A match that had meandered for four days exploded into a classic finish. Great cricket, but was it financially viable? According to the ICC commercial rights working group, probably not.
Their leaked position paper revealed much about the dysfunctional governance of world cricket but it also showed just how impoverished an arbiter of sporting worth “the market” really is.
The paper speaks hopefully of things like “self sufficiency” and “independence” for national cricket boards, but proposes a system where the richest boards take an even bigger slice of world cricket's revenue.
It reasons that the countries with the biggest broadcasting markets – India, Australia and England – are cricket's biggest wealth-creators and deserve the greatest rewards. That's supposedly the law of the market.
A law that decrees Azhar Ali's matchwinning century almost worthless because, in commercial terms, Pakistan playing Sri Lanka in UAE is trivial.
But has the market miscounted? What if Azhar takes this experience to help Pakistan thrive in Australia? What if Junaid Khan uses skills honed against, say, New Zealand to deliver an eyecatching series in India? The kind of series that draws viewers and sponsors in even greater numbers. Where, then, was the value created?
The sporting drama, romance and historical significance of matches like Shajah are easily overlooked by the market. But even in the hard-nosed terms the working group thinks it deals in, the market is a faulty calculator.
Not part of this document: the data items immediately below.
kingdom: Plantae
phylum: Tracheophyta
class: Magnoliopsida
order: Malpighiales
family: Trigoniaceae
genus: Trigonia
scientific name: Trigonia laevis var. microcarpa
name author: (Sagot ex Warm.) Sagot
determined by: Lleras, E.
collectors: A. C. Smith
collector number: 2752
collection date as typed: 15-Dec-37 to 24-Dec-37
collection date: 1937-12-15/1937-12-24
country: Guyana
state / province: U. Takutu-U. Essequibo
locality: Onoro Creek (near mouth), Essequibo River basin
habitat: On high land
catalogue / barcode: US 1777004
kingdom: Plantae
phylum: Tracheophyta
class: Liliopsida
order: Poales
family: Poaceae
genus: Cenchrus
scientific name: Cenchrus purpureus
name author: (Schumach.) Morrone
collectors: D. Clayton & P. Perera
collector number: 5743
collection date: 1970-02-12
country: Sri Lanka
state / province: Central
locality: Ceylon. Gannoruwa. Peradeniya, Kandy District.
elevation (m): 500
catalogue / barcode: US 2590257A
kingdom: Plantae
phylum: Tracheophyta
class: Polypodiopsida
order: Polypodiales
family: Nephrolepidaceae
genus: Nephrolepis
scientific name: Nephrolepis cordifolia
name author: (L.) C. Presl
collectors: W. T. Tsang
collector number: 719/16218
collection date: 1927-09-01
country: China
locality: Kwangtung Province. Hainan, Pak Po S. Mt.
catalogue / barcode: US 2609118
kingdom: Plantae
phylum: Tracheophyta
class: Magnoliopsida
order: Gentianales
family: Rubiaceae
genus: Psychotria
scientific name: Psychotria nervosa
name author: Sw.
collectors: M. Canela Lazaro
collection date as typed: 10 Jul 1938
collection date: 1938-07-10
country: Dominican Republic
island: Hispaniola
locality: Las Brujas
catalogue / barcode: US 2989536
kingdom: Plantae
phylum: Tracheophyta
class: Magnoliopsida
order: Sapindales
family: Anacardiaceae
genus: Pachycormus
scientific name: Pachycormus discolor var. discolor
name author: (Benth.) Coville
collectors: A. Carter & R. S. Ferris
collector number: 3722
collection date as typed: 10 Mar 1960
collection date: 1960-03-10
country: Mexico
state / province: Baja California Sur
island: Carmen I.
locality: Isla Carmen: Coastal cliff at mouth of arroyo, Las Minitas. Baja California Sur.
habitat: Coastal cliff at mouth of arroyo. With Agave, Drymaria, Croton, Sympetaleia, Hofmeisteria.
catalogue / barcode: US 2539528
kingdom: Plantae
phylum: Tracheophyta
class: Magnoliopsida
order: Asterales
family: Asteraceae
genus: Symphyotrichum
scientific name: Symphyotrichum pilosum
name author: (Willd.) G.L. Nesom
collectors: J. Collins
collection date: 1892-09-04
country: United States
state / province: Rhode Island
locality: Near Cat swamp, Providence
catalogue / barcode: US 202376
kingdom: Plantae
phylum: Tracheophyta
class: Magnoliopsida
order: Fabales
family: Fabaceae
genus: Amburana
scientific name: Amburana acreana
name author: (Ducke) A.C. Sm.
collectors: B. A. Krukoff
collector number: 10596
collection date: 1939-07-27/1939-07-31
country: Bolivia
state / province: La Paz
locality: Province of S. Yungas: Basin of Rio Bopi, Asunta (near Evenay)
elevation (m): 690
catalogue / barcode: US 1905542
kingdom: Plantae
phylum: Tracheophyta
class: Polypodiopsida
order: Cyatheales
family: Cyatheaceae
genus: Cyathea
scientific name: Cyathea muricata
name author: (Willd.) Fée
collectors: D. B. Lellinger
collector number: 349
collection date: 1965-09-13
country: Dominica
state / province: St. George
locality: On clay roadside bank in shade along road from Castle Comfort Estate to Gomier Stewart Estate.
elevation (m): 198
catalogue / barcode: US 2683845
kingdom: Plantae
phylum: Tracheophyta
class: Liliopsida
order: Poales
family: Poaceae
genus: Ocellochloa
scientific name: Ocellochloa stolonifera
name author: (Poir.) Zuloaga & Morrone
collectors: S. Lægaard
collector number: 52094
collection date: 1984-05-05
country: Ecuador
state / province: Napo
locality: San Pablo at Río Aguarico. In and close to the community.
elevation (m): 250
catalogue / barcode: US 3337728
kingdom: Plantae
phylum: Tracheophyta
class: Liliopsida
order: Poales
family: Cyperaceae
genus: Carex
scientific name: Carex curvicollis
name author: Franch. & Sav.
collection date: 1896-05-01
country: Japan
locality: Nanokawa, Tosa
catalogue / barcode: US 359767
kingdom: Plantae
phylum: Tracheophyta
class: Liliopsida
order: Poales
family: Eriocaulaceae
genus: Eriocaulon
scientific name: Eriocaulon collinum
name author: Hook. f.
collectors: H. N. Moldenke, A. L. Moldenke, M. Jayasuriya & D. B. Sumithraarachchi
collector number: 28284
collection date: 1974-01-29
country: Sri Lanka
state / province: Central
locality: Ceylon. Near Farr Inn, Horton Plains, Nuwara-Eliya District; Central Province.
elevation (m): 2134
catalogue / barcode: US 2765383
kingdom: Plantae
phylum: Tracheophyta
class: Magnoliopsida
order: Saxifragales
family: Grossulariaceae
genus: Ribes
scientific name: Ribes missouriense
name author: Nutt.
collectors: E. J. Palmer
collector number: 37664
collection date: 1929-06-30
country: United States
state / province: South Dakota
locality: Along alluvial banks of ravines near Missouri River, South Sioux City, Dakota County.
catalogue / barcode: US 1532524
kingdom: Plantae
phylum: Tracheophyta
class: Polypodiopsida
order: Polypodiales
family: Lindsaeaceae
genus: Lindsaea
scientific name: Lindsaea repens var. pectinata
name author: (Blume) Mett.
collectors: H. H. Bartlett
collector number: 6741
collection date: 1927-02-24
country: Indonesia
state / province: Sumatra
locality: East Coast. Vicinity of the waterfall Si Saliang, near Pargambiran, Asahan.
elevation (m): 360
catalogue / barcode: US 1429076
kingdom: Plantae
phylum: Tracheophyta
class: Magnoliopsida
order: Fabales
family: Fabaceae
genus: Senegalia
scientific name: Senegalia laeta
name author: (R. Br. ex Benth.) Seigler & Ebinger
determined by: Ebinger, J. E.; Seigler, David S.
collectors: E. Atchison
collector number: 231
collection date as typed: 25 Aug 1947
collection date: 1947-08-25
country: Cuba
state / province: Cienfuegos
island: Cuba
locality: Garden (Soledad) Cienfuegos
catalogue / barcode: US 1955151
Cricket's value is captured when broadcast rights are sold, but it is created well before then. The Big Three feel themselves worthy rulers of the sport because they have a cricket-watching population which advertisers are prepared to pay broadcasters vast sums to reach.
Yet people choose to watch cricket (or follow it online) for its history, its culture, its personalities, its skills and the closeness of its competition. This is where “revenue generation” actually happens and why talk of “independence” is so dishonest.
For all lipservice paid to meritocracy, the proposals also reveal how markets work by limiting, rather than embracing, competition. In the two-division future it suggests, The Big Three can't be relegated. And, despite cricket's desperate needs for global growth, it suggests money be taken from development and funnelled back to the centre.
Given the opportunity, there could be millions of new fans in China for example. But the country has one turf pitch and barely any international fixtures. The ICC reported $1,564 million revenue in its last cycle three-quarters of which is handed back to 10 Test-playing countries. Some of this is money that could be used to foster the sport in countries like China.
Though in the short run a cost, in the future it would provide a bigger cricket-loving population and a sport with a global outlook. The kind of thing advertisers might one day like.
Yet, as Russell Dengan points out, the proposals suggest the opposite. In the 'cost-savings' proposed, if ICC revenue reached $2 billion, the Big Three would pocket 108% of the increase. As usual an appeal for 'market rule' is in fact a call for cartels and cabals.
Apologists for the paper tell the world to take commerce seriously. But it's less about money than it is about power.